La esperanza de una vida posterior a la muerte se apunta ya en algunos lugares de la Revelación antigua: «no me entregarás a la muerte, ni dejarás a tu fiel conocer la corrupción. Me enseñarás el camino de la vida, me saciarás de gozo en tu presencia, de alegría perpetua a tu derecha» (Sal 15,11; cf. 48,16). Hallamos estos destellos de luz sobre todo en textos proféticos: «el Señor destruirá la muerte para siempre, y enjugará las lágrimas de todos los rostros» (Is 25,8; cf. Ap 21,4).

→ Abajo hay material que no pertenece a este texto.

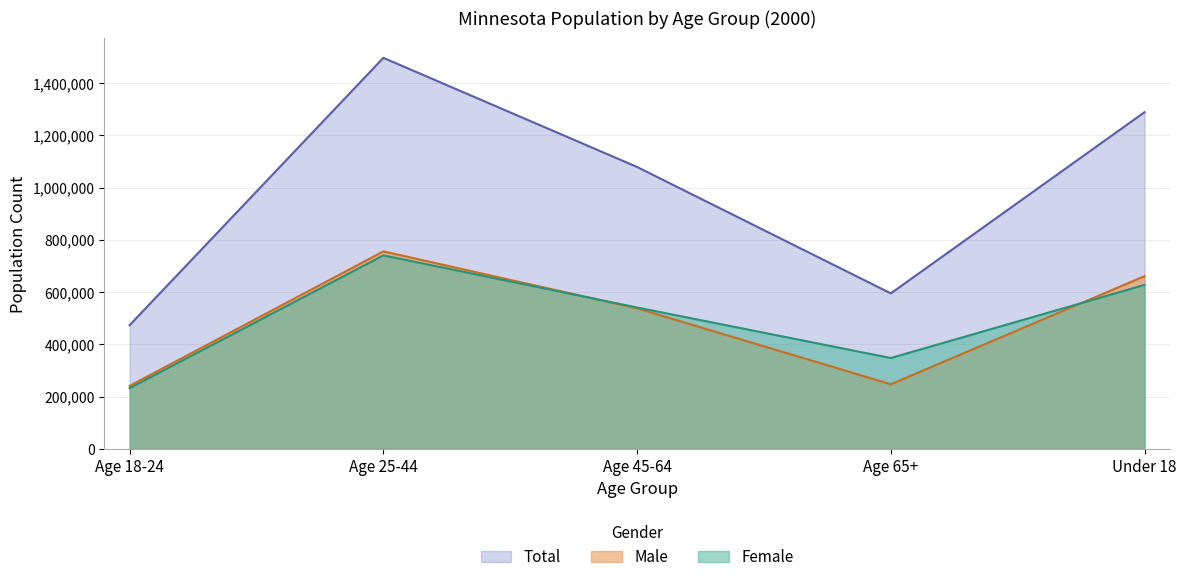

What position from the right is Age 65+?

2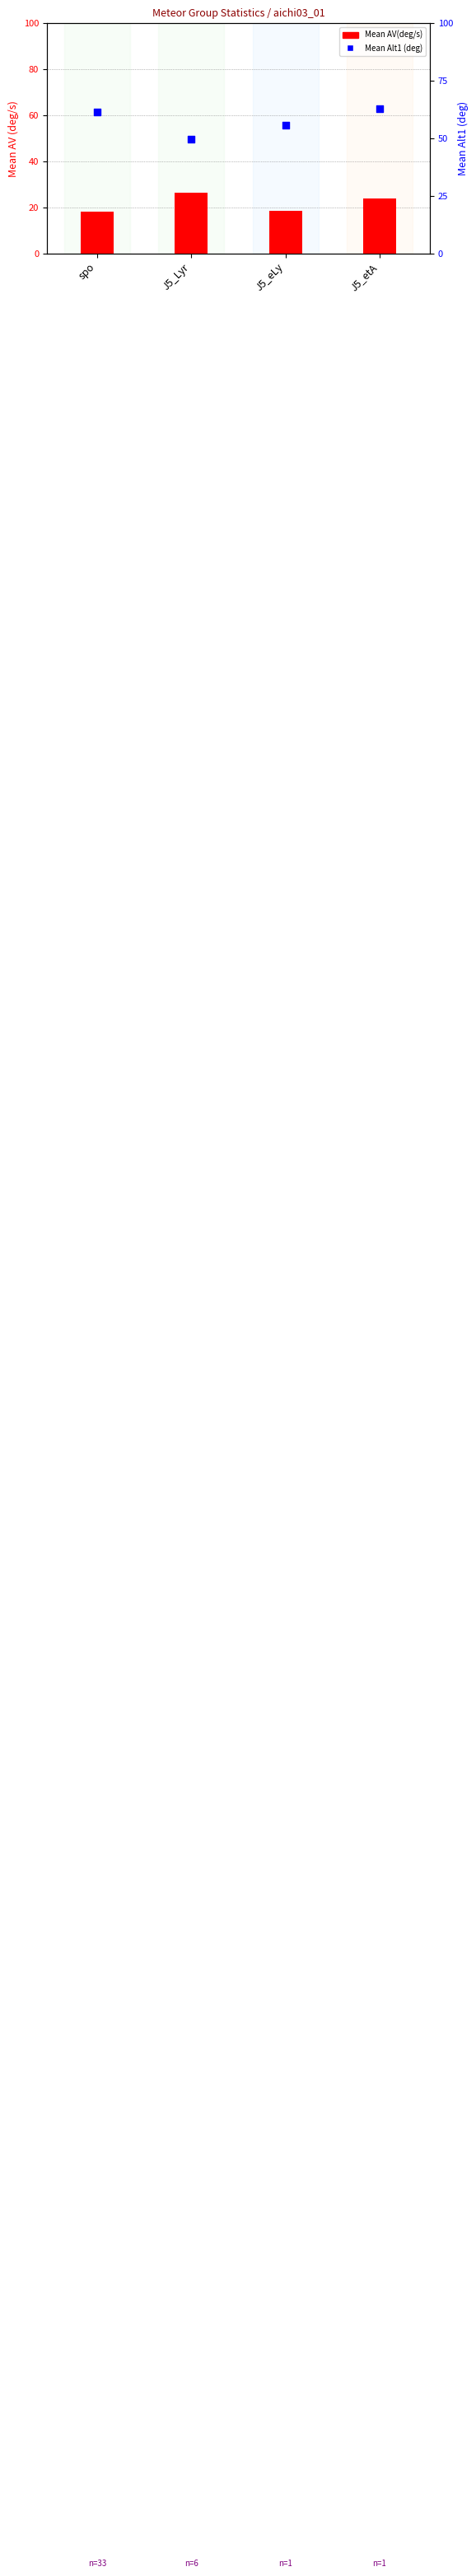

Which series reaches the maximum Y coordinate?

Mean Alt1 (deg)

En libros tardíos de la Escritura, dos siglos antes de Cristo, se revela aún más claramente esta esperanza:

«La muchedumbre de los que duermen en el polvo de la tierra se despertarán, unos para la vida eterna, otros para eterna vergüenza y confusión» (Dan 12,2). Judas Macabeo, después de una batalla de Israel, colecta dos mil dracmas, «que envió a Jerusalén para ofrecer sacrificios por el pecado» de aquellos combatientes difuntos, que habían escondido en sus ropas amuletos prohibidos. Realizó así «una obra digna y noble, inspirada en la esperanza de la resurrección. Pues si no hubiera esperado que los muertos resucitarían, vano y superfluo sería orar por ellos» (2Mac 12,43-44).

 

En todo caso, los judíos del tiempo de Cristo no han recibido una revelación divina clara sobre la muerte y la resurrección. Prueba de ello se da en que los saduceos eran considerados judíos ortodoxos, hasta el punto que los Sumos Sacerdotes, como Caifás, solían ser saduceos, y ellos, que formaban la clase aristocrática y más rica, eran mayoría en el Sanedrín. Pues bien, los saduceos negaban la resurrección de los muertos (Mt 22,23; Mc 12,28; Lc 21,17), y negaban incluso la inmortalidad del alma (cf. Mt 22,29-32) y la existencia de ángeles y demonios (Hch 23,8).

San Pablo, cuando comparece ante el Sanedrín, para eludir una condenación, alega con fuerza: «¡Hermanos, por la esperanza en la resurrección de los muertos soy ahora juzgado! En cuanto dijo esto se produjo un alboroto entre fariseos y saduceos, y se dividió la asamblea. Porque los saduceos niegan la resurrección y la existencia de ángeles y espíritus, mientras que los fariseos profesan lo uno y lo otro» (Hch 23,6-9).

 

Es Cristo quien revela con toda claridad la muerte y la resurrección, el juicio de cada hombre según su conducta en la tierra, así como la existencia de ángeles y demonios. Lo comprobaremos en el próximo artículo.